Vendredi 23 mai, 15 heures. Rebirth’s Beirut est désert, une photographe profite du vide pour soigner ses clichés de la toute première exposition de Katia Rahi. Sur les murs d’un blanc immaculé détonnent les fresques bariolées de la néo-artiste, comme de petites révoltes colorées dans la rigidité de la galerie. Sur chaque toile les couleurs semblent se livrer une lutte acharnée pour l’espace et l’existence, trop nombreuses pour ce cadre étroit qui les contraint à coexister. Trop étroit à recevoir la puissance des émotions de Katia Rahi, qui guident son pinceau, débordent largement du seul territoire du tableau et se reflètent d’une œuvre à l’autre. « Maintenant je commence à vivre » reconnaît l’ex-architecte, qui n’a jamais assez de toile et de couleurs pour exprimer cette vitalité nouvelle qui s’est emparée d’elle.
Point-virgule : une pause pour observer, comprendre, et reprendre
Katia Rahi a retrouvé une fibre qui l’animait petite. Du moins, elle a décidé de l’assumer complètement, car depuis l’enfance, cette fibre ne l'a jamais quittée. Tant bien que mal, elle a essayé de conformer, de dresser ses pulsions à l’art aux normes définies et restreintes de l’architecture. Mais les schémas et la trigonométrie briment, censurent et frustrent la passion, qui déclenche sa révolte et demande tout l’espace. « J’ai été confronté à un choix : soit c’est l’architecture, soit c’est la peinture. » La décision est vite prise, Katia en a assez de cette routine qu’elle pensait fuir en s’engageant dans l’architecture d’intérieur. Du concret d’un salon à aménager, elle passe à l’abstrait d’une vertigineuse liberté à exploiter.
« J’ai fait tout ce qu’il faut faire dans la vie, maintenant je fais ce que j’ai envie de faire ». Et c’est l’envie de Katia Rahi qui colore ses toiles, aux pigments répandus sans règles ni mesures ou restrictions, déposés au fil de la joie débordante de l’artiste à vivre enfin selon ce qu’elle est, et ce qu’elle aime. « Je travaille par le cœur, le sentiment, l’émotion, il n’y a pas de cours pour ça » explique Katia, qui semble renouer avec son enfance, avec la Katia petite. Celle qui dès 6 ans étonnait ses professeurs par ses capacités d'abstraction dans ses premiers projets artistiques. Celle qui durant la guerre dessinait ses propres vêtements de peur de les oublier lorsqu’elle aura grandi. Celle qui chaque semaine bouleversait l’aménagement du salon chez sa mère par refus de l’habitude et de l’ennui.

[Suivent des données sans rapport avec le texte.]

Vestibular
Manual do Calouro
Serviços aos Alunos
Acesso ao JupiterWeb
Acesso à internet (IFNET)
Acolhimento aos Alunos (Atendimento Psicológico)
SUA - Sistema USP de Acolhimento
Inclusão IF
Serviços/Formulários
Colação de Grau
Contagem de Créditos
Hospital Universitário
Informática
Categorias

Peindre son intimité pour éveiller celle des autres
À Londres s'achèvera bientôt le dernier projet de l’architecte-peintre. La transition sera consommée, et Katia Rahi pourra se consacrer à cet art qui est à la fois sa joie, sa vocation et sa raison d’être. Parce qu’elle considère sa reconversion comme son « deuxième pas dans la vie », les toiles de Katia sont transpercées d’une vitalité renouvelée qu’elle distribue à coups de pinceaux au rythme des émotions qui la traversent durant ses séances de création. À l’initiative d’une peinture, pas de projet défini, pas d’idée précise. L’artiste est seule avec ses outils, c’est le premier jet qui tisse l’élaboration. Et parfois, dans la marée de couleurs qui inonde la toile, surgissent des motifs, des symboles que Katia distille çà et là. Le parapluie se répète régulièrement d’une œuvre à l’autre, pour la peintre il représente ce cercle intime, ami et famille, qu’on choisit et construit autour de soi pour protéger sa vie.

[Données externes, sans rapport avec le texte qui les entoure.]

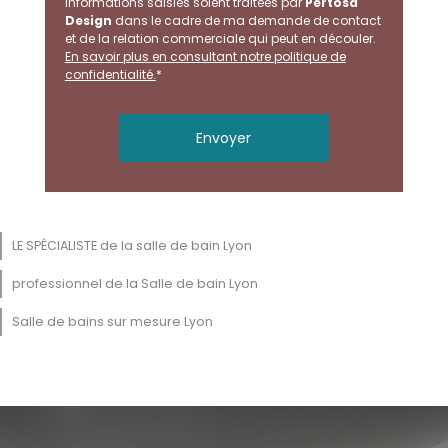
informations saisies soient traitées par
Pertosa
Design
dans le cadre de ma demande de contact
et de la relation commerciale qui peut en découler.
En savoir plus en consultant notre politique de
confidentialité.
*
LE SPÉCIALISTE de la salle de bain Lyon
professionnel de la Salle de bain Lyon
Salle de bains sur mesure Lyon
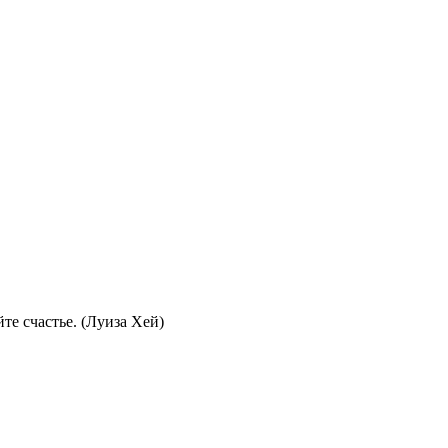
те счастье. (Луиза Хей)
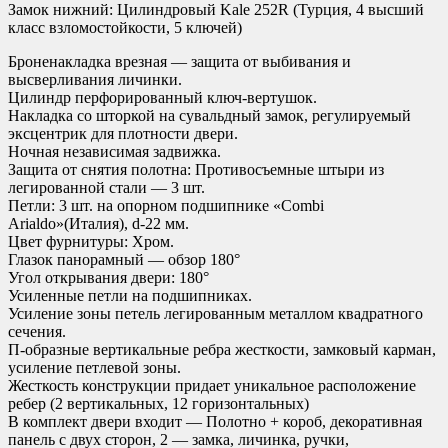
Замок нижний: Цилиндровый Kale 252R (Турция, 4 высший
класс взломостойкости, 5 ключей)
Броненакладка врезная — защита от выбивания и
высверливания личинки.
Цилиндр перфорированный ключ-вертушок.
Накладка со шторкой на сувальдный замок, регулируемый
эксцентрик для плотности двери.
Ночная независимая задвижка.
Защита от снятия полотна: Противосъемные штыри из
легированной стали — 3 шт.
Петли: 3 шт. на опорном подшипнике «Combi
Arialdo»(Италия), d-22 мм.
Цвет фурнитуры: Хром.
Глазок панорамный — обзор 180°
Угол открывания двери: 180°
Усиленные петли на подшипниках.
Усиление зоны петель легированным металлом квадратного
сечения.
П-образные вертикальные ребра жесткости, замковый карман,
усиление петлевой зоны.
Жесткость конструкции придает уникальное расположение
ребер (2 вертикальных, 12 горизонтальных)
В комплект двери входит — Полотно + короб, декоративная
панель с двух сторон, 2 — замка, личинка, ручки,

La vie, c’est ce sujet que Katia explore dans ses abstractions bigarrées, « c’est le reflet de [son] parcours, de [sa] vie, mais aussi celle des autres, il faut que tous puissent se retrouver d’une manière ou d’une autre dans un élément, c’est l’histoire de chacun ». Le travail de Katia se concentre dans l’intime, dans son intimité à elle, pleine d’un épanouissement nouveau, qu’elle livre au regard du public. Mercredi 21 mai, vernissage : « tous étaient d’accord pour dire que c’est nouveau, qu’il y a trop de liberté, trop d’émotions, trop de couleurs vivantes » raconte Katia. Peut-être Katia Rahi sera-t-elle la peintre du « trop », tandis qu’elle vient de marquer un pas dans le monde de l’art et qu’elle se demande comment s’y installer. Peut-être que ce « trop », débordant de joie et d’espoir, sera sa cohérence à elle, qui la maintiendra à distance des écueils commerciaux qu’elle craint et vers lesquels précipitent parfois les milieux artistiques. Mais nul doute que Katia saura préserver son art, qui est d’abord une manière de prendre soin d’elle, et une invitation à tous d’en faire autant.